- _Collected data_:

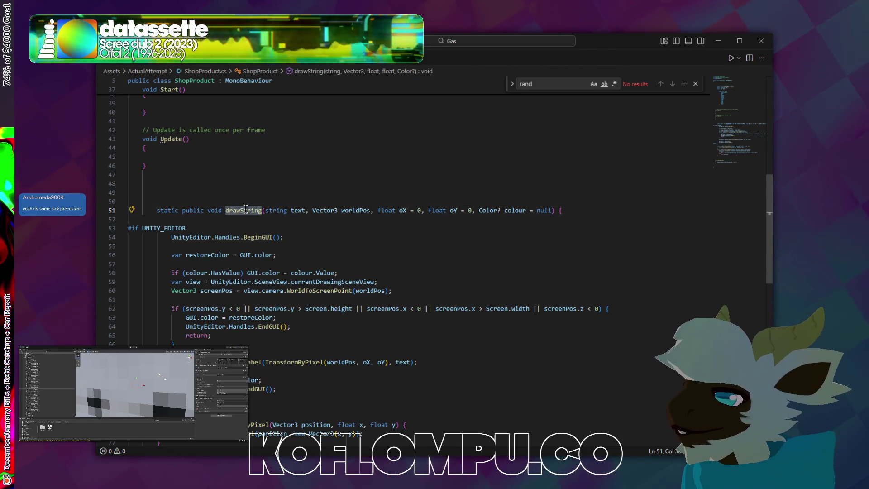
{"action": "scroll", "coordinate": [245, 209], "scroll_direction": "down", "scroll_amount": 8}
{"action": "scroll", "coordinate": [263, 205], "scroll_direction": "up", "scroll_amount": 12}
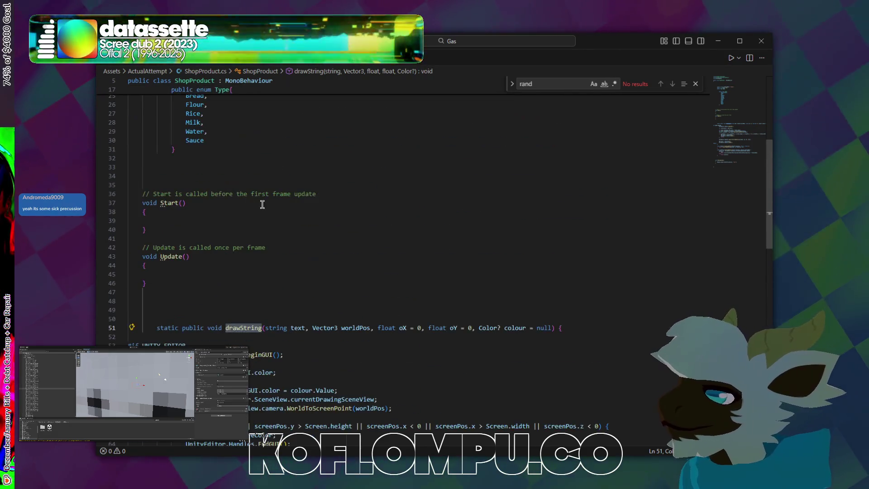
{"action": "scroll", "coordinate": [262, 205], "scroll_direction": "down", "scroll_amount": 15}
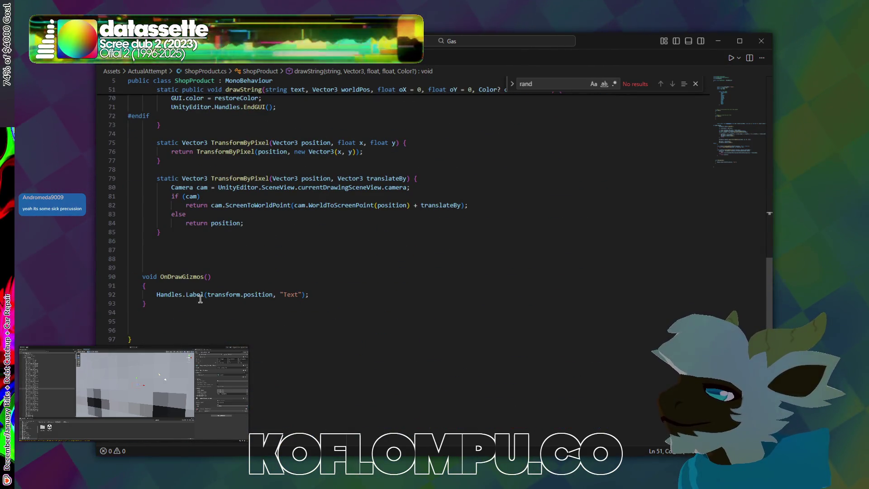
{"action": "scroll", "coordinate": [232, 260], "scroll_direction": "up", "scroll_amount": 14}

- _What you should do_: Transcribe everything above exactly. Do not include the pictures.

- _Response_:
{"action": "scroll", "coordinate": [245, 209], "scroll_direction": "down", "scroll_amount": 8}
{"action": "scroll", "coordinate": [263, 205], "scroll_direction": "up", "scroll_amount": 12}
{"action": "scroll", "coordinate": [262, 205], "scroll_direction": "down", "scroll_amount": 15}
{"action": "scroll", "coordinate": [232, 260], "scroll_direction": "up", "scroll_amount": 14}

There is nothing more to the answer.